PROBLEM REQUIREMENTS:
All of the data that follows is to be written out exactly, with images excluded.

STUDY MATERIAL:

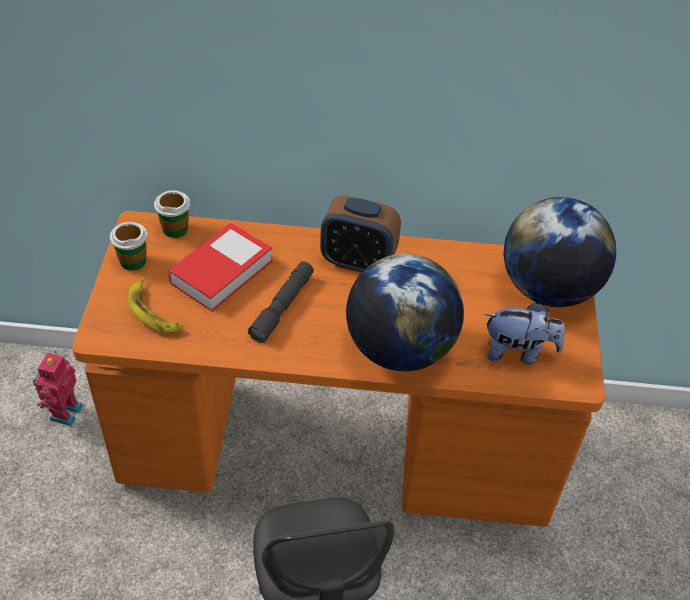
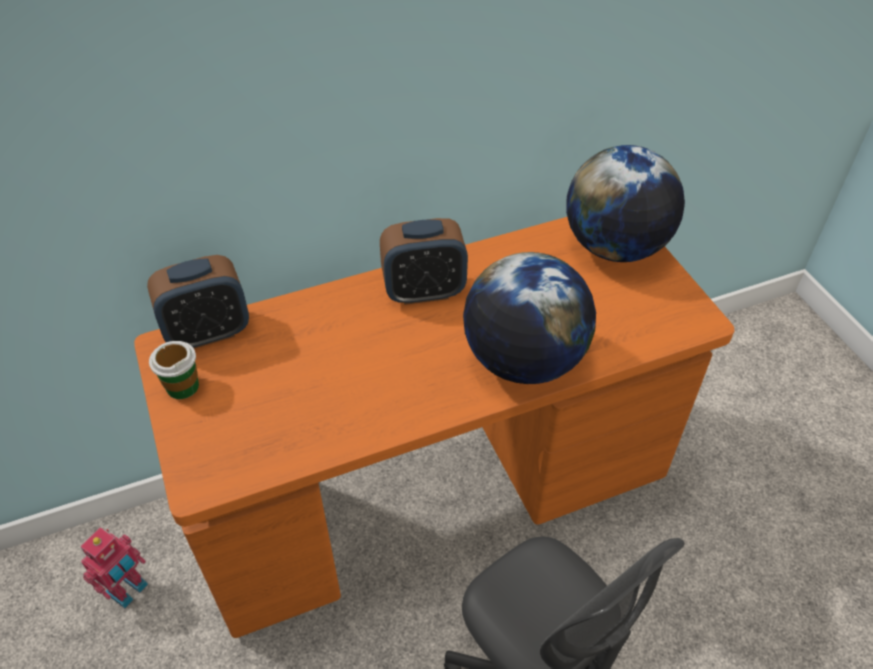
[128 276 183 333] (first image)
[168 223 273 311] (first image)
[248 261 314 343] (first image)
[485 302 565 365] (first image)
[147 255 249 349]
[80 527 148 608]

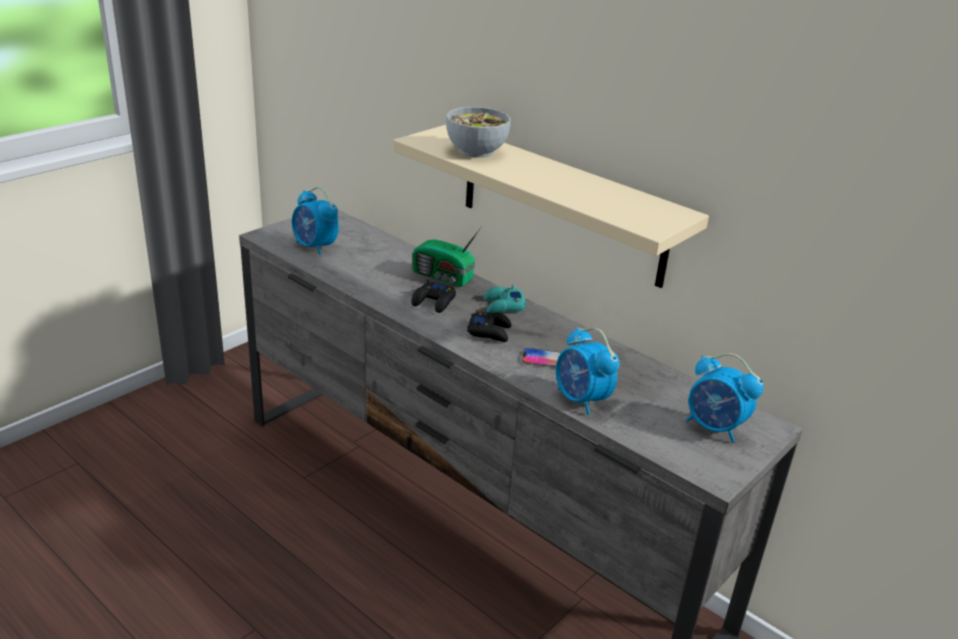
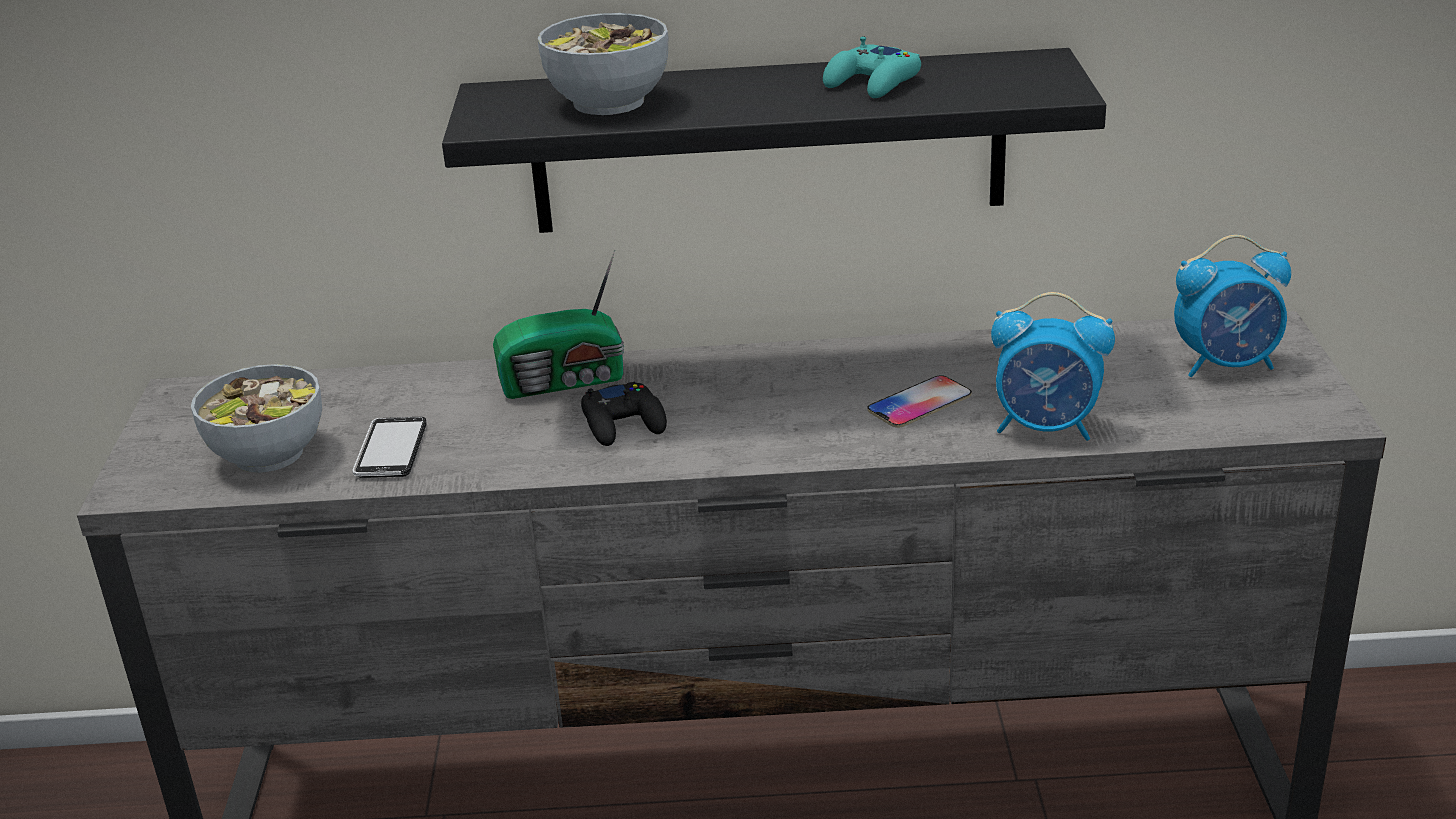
[467 312 511 342] (first image)
[352 417 427 478]
[823 37 921 98]
[191 364 322 473]
[442 48 1106 233]

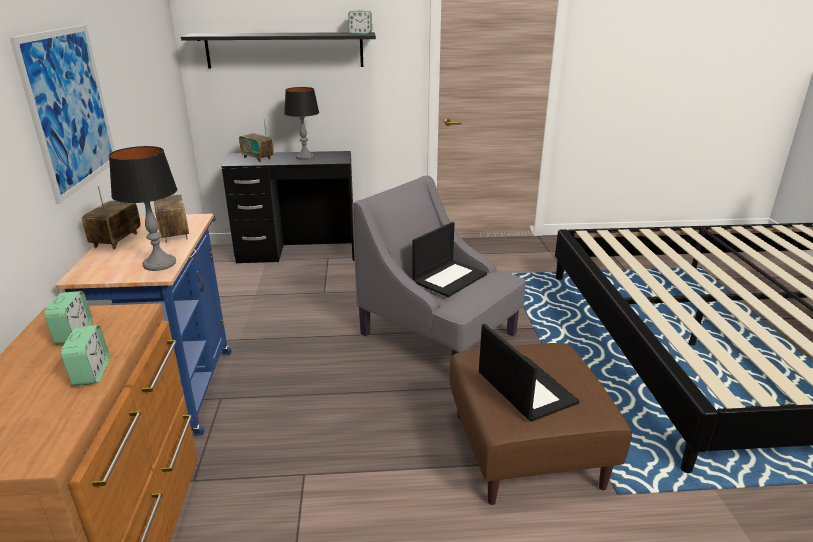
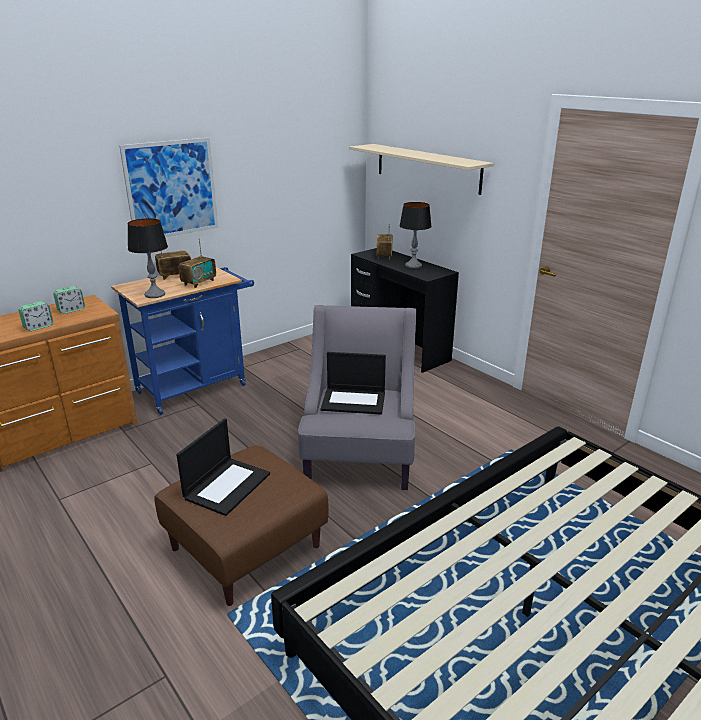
[348 10 372 34] (first image)
[349 144 494 195]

OUTPUT OF THE TASK:
[128 276 183 333] (first image)
[168 223 273 311] (first image)
[248 261 314 343] (first image)
[485 302 565 365] (first image)
[147 255 249 349]
[80 527 148 608]

[467 312 511 342] (first image)
[352 417 427 478]
[823 37 921 98]
[191 364 322 473]
[442 48 1106 233]

[348 10 372 34] (first image)
[349 144 494 195]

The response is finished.